The Health Apex team leader, James Sibanda, told The NewsHawks in an interview that they have put the job action on hold because the employer came on board to listen to their grievances.

“Negotiations are ongoing. On the 29th we negotiated and later this week or next week they will call us for further negotiations,” Sibanda said.

“We have suspended the job action because the employer has come to the negotiating tabl Continuing with the job action while negotiating would be deemed as government negotiating under duress.”

 On 26 February 2024, the Health Apex Council wrote to the employer complaining that salaries have been eroded by chronic high inflation, making it difficult for professionals to sustain themselves.

The health workers issued the employer a 48-hour notice that a strike would begin on 29 February to 2 March 2024. Sibanda added that the health workers just want their grievances addressed, saying failure to address the issues would put innocent patients at risk.

“The one who suffers in all this is the patient. Those with resources can make their own means, but for the low-income earners it’s a different story. We are there to serve and we do not want people to die. If people are going to die, let it be God’s will, not the absence of healthcare,” he said.

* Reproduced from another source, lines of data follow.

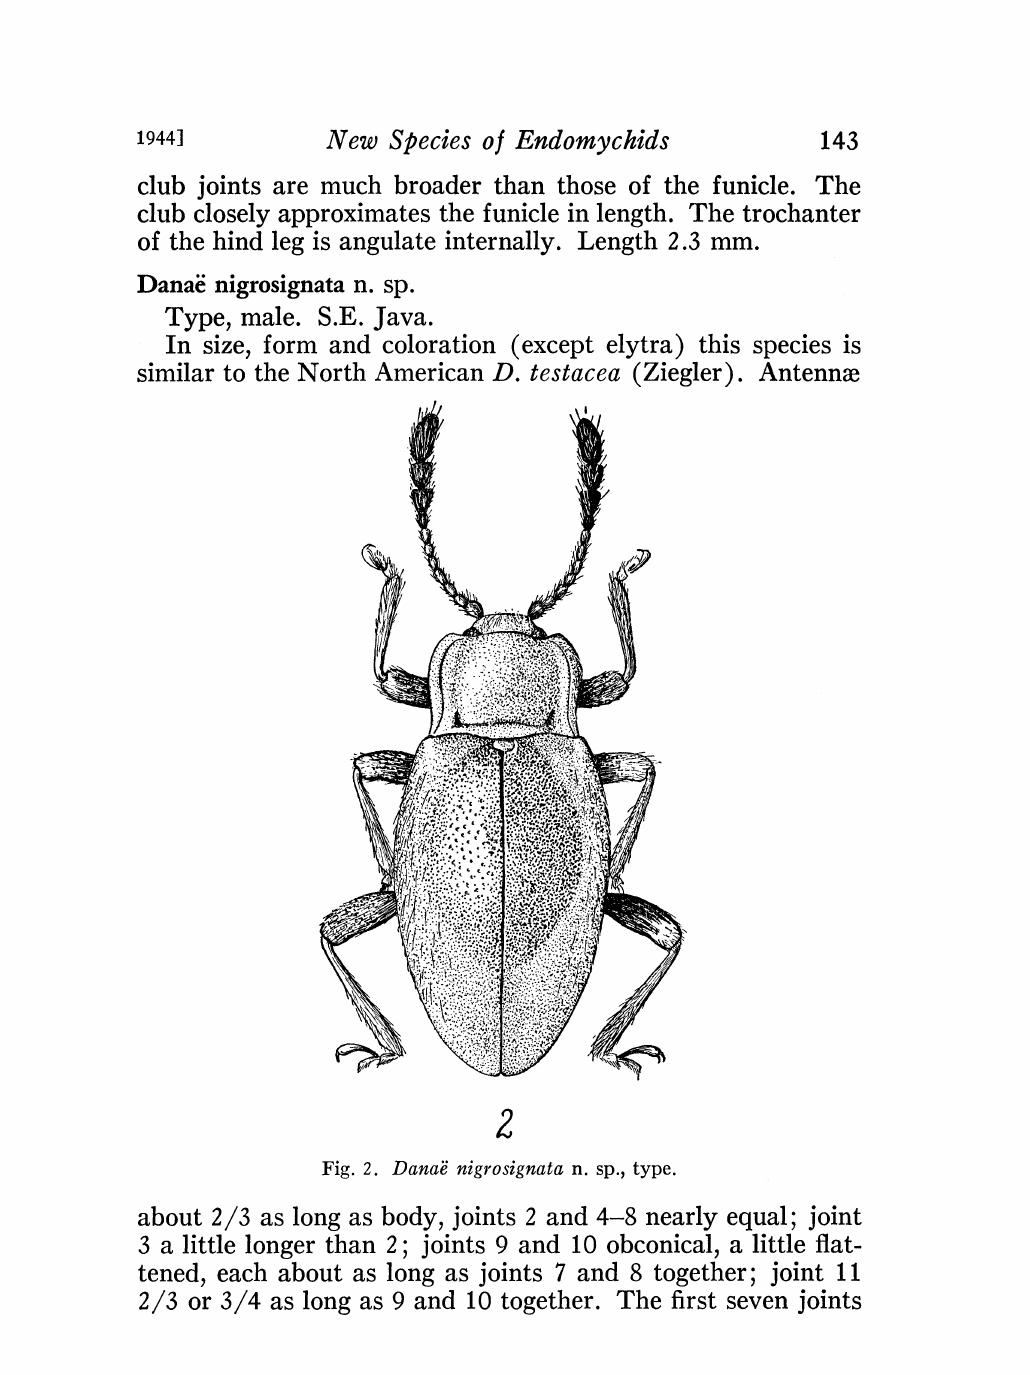
Fig. 2. Dana nigrosignata n. sp.,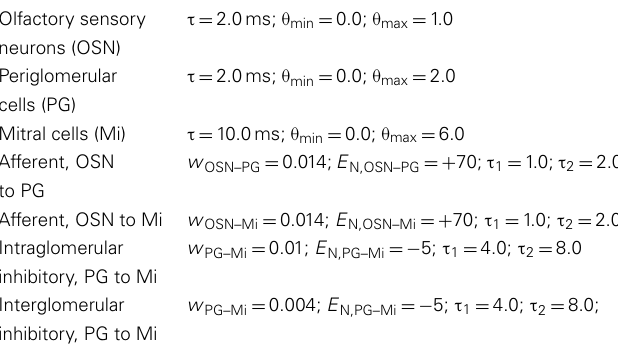
Table 1 | Computational model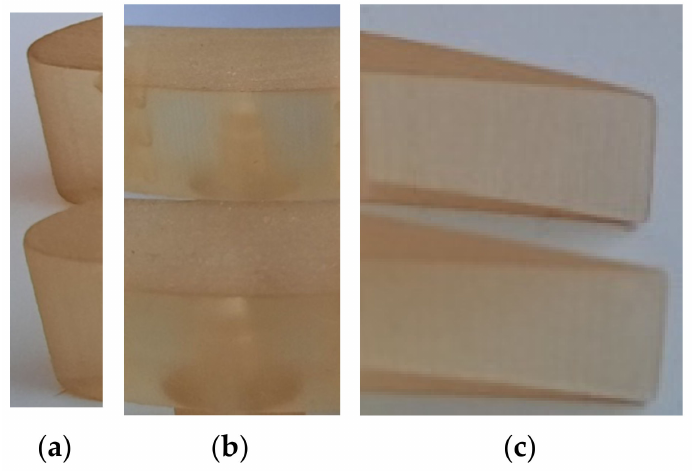
Figure 15. Comparative study of the airfoil surface in different interest locations for matte XY (upper) and matte YX (lower): ( a ) leading edge; ( b ) central zone; ( c ) trailing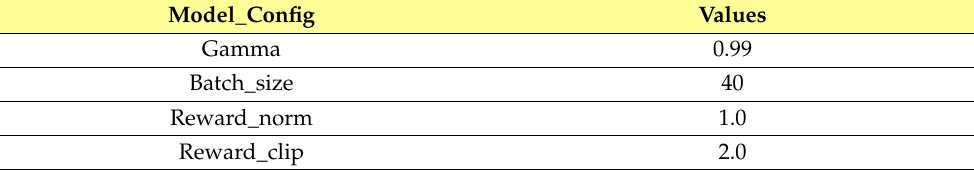
Table 1. The parameter values of the proposed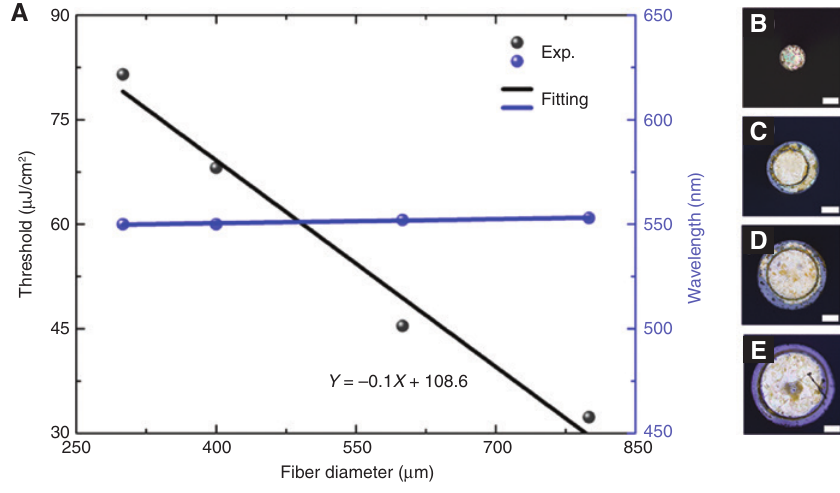
Figure 4: Thresholds of different random lasers. (A) Threshold and wavelength of the random lasers as a function of the fiber diameter. (B–E) Microscope images of optical fibers with diameters 300, 400, 600, and 800 μ m, respectively. The scale bar is 200 μ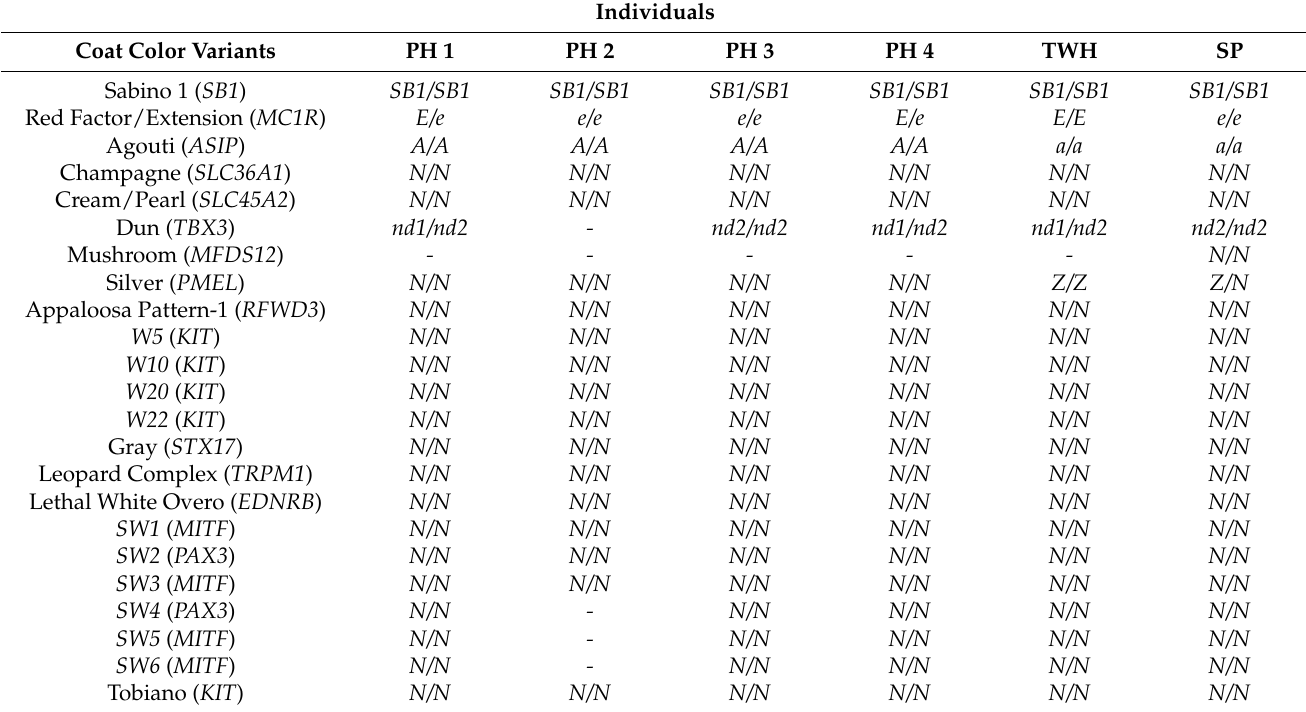
Table 3. Individuals homozygous for KIT variant sabino 1 ( SB1 ) with their respective breeds and genotypes for other coat color variants analyzed in this study. A dash indicates that genotyping for that locus was not performed for that individual. PH = Paint Horse; TWH = Tennessee Walking Horse; SP = Shetland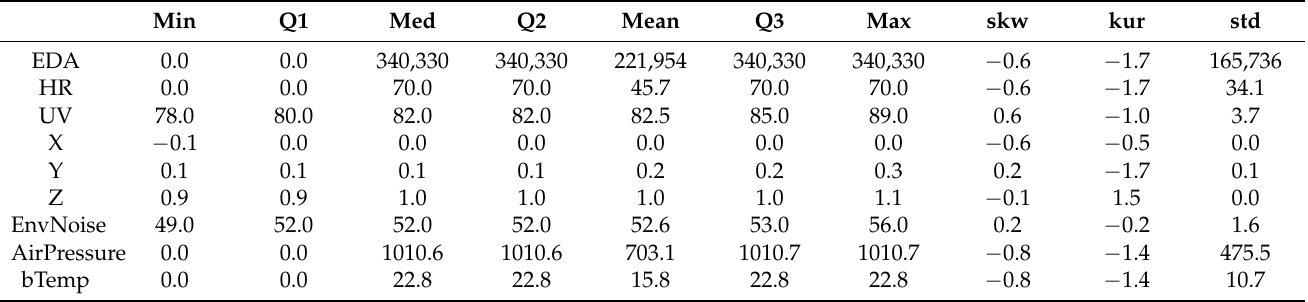
Table 7. Descriptive statistics for the collected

Zimbabwe’s healthcare sector is in a volatile state, with basic sundries like gloves and medication lacking at most medical facilities across the country.

Meanwhile, the Health Service Amendment Bill that was debated in the 9th Parliament but was not assented to by the President, seeks to criminalise industrial action in the healthcare sector.

Section 16A(2) reads: “Notwithstanding anything in the Labour Act [Chapter 28:01] — the Health Service shall be deemed as an essential service referred to in section 65(3) of the Constitution; and no collective job action whether lawful or unlawful shall continue for an uninterrupted period of 72 hours or for more than 72 hours in any given 14-day period; and notice of any collective job action must be given in writing 48 hours prior to the commencement of such collective job action,” reads the bill.

Section 16A (3) adds that: “Any individual who is a member of the governing body of any trade union or representative body of members of the Health Service which incites or organises any job collective action contrary to subsection 2(b) or (c) shall be guilty of an offence and liable to a fine not exceeding level 10 or to imprisonment for a period not exceeding three years or to both such fine and such imprisonment.”

 The draconian provisions were heavily contested, with labour rights activists saying they are meant to victimise long-suffering workers.